The network would be tied in to the year-long U.S. government Anti-Microbial Resistance (AMR) Challenge, launched in September 2018 to accelerate the fight against all anti-microbial resistance. Lori’s also already locked in assistance at the state level.

“I’ve got a state representative, Fred Camillo from Greenwich, who has promised me a task force, which means it has the authority of the legislature,” says Lori. “And what we’d do is bring the Connecticut Veterinary Medical Board, Department of Public Health, and all the stakeholders to the table that would make this real, and we’d flesh it out.”

Trips to the CDC and even England to learn more about how she can help save pets’ lives were just a few stops on the road Lori is determined to forge toward developing a nationwide pet health metrics database in this country. In 2017, Lori founded a non-profit pet owners’ lobby, Bark to Be Heard (www.barktobeheard.org) to help build momentum for the cause. Now, she’s just released her original song “Thank God for Dogs” on YouTube. It took her a year and half of compiling motion graphics with photos of locals with their dogs and service canines to fill the slide-show style, four-minute video. The photos were taken by a Cambridge, Massachusetts photographer who “fell in love with this whole project and the mission,” Lori notes.

“We tried for the very best pictures we could get. It took a year and half to get all the different seasons, genders, age groups, and races, because pet owners are everybody,” says Lori, adding it all combines to tell the story of the “human-animal bond.”

Lori says the video is also her way of saying, “Hey, look what they do for us…Now don’t they deserve our best efforts?”

With 30 years of professional experience as a keyboard player, guitarist, singer, and published songwriter, Lori’s evocative music and heartfelt words, sung in beautiful voice, could very well capture the heart of any pet lover across the country who happens upon the YouTube video.
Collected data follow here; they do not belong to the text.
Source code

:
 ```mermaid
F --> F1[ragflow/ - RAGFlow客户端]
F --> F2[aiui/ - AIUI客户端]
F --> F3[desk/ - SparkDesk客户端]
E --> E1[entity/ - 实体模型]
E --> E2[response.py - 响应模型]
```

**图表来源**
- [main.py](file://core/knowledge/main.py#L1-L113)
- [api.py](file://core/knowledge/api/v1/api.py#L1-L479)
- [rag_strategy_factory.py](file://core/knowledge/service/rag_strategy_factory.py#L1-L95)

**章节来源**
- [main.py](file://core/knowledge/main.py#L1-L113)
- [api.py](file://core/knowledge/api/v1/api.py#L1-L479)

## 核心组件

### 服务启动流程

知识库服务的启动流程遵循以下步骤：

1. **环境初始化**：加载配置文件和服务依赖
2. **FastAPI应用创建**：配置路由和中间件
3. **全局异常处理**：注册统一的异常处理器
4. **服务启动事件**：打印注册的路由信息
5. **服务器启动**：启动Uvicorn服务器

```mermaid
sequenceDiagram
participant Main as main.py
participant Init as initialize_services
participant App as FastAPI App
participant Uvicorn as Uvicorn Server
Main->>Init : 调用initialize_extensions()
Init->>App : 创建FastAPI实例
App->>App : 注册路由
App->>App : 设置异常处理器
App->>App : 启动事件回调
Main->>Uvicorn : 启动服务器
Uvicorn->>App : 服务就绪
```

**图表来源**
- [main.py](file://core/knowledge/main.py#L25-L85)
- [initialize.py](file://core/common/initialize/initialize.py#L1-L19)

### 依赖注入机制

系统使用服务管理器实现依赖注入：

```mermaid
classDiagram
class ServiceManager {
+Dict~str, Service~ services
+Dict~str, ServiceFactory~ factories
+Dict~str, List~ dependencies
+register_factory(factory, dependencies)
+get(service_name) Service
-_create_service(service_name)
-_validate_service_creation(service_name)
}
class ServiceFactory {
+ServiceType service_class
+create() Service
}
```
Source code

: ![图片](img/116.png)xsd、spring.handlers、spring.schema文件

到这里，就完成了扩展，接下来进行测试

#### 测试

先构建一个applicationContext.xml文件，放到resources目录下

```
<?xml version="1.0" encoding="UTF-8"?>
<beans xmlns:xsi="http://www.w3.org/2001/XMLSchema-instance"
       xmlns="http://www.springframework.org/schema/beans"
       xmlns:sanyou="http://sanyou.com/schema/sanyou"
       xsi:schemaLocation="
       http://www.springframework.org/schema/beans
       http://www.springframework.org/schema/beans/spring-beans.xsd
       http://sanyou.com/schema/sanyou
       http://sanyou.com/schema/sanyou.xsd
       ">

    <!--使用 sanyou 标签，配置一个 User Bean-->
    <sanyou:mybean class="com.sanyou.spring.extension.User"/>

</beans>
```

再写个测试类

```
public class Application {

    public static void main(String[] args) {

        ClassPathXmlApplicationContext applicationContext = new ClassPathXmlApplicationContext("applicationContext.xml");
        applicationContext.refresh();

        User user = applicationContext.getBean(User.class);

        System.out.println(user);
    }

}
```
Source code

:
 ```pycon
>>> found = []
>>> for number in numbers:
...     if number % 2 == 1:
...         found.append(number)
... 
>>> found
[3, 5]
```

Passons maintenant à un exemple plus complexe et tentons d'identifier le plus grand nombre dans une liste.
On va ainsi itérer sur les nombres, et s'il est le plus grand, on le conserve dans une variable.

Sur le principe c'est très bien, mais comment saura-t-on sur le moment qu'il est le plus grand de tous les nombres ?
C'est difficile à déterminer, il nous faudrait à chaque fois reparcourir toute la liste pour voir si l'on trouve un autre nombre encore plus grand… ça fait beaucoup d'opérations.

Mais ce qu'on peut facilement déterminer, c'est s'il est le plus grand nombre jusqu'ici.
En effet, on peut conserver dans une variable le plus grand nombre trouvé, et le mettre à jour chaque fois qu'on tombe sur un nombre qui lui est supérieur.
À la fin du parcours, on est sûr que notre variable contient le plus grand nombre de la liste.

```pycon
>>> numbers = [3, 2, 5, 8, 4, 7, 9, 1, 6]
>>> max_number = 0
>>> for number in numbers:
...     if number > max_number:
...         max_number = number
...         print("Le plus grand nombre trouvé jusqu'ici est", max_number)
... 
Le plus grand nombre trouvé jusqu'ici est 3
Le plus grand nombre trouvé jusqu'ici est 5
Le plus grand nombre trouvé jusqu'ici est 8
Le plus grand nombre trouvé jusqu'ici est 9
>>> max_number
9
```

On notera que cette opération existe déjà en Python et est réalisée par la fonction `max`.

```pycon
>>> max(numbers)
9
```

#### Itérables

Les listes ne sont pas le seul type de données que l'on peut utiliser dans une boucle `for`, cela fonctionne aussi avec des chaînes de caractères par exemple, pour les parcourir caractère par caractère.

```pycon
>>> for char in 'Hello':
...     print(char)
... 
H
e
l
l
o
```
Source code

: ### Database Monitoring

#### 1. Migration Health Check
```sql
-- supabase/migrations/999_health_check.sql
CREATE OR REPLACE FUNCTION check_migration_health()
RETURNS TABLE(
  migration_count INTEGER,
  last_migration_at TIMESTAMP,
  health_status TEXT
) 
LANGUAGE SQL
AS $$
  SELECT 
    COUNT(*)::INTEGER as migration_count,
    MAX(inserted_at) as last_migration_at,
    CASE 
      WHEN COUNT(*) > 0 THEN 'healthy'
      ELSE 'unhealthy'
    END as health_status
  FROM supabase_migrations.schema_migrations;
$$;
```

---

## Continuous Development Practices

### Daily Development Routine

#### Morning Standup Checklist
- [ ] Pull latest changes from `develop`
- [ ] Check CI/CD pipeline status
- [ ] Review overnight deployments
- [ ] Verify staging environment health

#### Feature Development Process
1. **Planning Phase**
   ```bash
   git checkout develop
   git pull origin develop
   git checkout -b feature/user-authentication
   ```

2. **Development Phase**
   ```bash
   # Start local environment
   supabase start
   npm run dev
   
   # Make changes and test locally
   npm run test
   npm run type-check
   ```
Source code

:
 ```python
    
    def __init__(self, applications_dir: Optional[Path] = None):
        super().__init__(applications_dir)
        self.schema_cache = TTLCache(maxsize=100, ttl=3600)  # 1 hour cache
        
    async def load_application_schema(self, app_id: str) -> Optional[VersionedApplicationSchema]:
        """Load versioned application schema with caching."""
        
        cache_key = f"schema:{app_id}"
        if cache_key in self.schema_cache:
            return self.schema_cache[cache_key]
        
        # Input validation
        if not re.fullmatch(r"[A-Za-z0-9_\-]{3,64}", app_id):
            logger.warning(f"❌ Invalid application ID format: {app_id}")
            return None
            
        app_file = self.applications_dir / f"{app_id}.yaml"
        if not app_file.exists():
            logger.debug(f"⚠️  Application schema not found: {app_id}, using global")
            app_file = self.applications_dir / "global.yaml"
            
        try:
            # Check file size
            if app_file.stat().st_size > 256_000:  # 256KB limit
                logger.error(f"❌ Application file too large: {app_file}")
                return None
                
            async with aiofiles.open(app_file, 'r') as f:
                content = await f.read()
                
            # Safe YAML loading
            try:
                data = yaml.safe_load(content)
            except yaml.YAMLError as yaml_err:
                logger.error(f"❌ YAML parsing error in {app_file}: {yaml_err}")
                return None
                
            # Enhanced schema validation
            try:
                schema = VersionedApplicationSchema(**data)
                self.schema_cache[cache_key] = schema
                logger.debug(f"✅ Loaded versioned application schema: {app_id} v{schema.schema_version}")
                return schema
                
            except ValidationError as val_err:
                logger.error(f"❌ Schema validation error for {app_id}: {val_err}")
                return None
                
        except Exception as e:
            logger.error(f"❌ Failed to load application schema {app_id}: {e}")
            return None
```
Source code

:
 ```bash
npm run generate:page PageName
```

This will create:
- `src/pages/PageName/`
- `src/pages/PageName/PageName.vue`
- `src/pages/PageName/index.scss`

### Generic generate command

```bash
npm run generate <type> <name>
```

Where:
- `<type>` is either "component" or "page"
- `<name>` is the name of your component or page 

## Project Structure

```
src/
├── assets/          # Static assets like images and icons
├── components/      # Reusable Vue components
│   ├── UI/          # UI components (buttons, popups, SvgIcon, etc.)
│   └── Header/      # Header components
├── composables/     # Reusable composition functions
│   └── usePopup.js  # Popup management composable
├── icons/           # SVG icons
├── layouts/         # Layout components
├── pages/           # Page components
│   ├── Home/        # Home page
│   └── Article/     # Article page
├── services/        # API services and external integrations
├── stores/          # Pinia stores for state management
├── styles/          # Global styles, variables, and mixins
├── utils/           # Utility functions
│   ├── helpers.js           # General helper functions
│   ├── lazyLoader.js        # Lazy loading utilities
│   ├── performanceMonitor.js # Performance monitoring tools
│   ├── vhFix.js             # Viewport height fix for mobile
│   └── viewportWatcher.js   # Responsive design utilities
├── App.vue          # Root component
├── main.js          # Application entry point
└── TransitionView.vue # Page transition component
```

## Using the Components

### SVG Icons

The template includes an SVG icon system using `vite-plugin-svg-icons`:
“I meant every word of it. That song was right from my heart,” says Lori. “If I could get on the Ellen Show and just say, ‘This is what we can do together, pet owners.’ If we go to our veterinarians and these boards and the teaching hospitals and we say, ‘If you start sharing this data, the outcomes could save lives.’ We could really help them if we could just bust up these silos and let this information flow. There’s so much power in it. There’s so much healing in it.”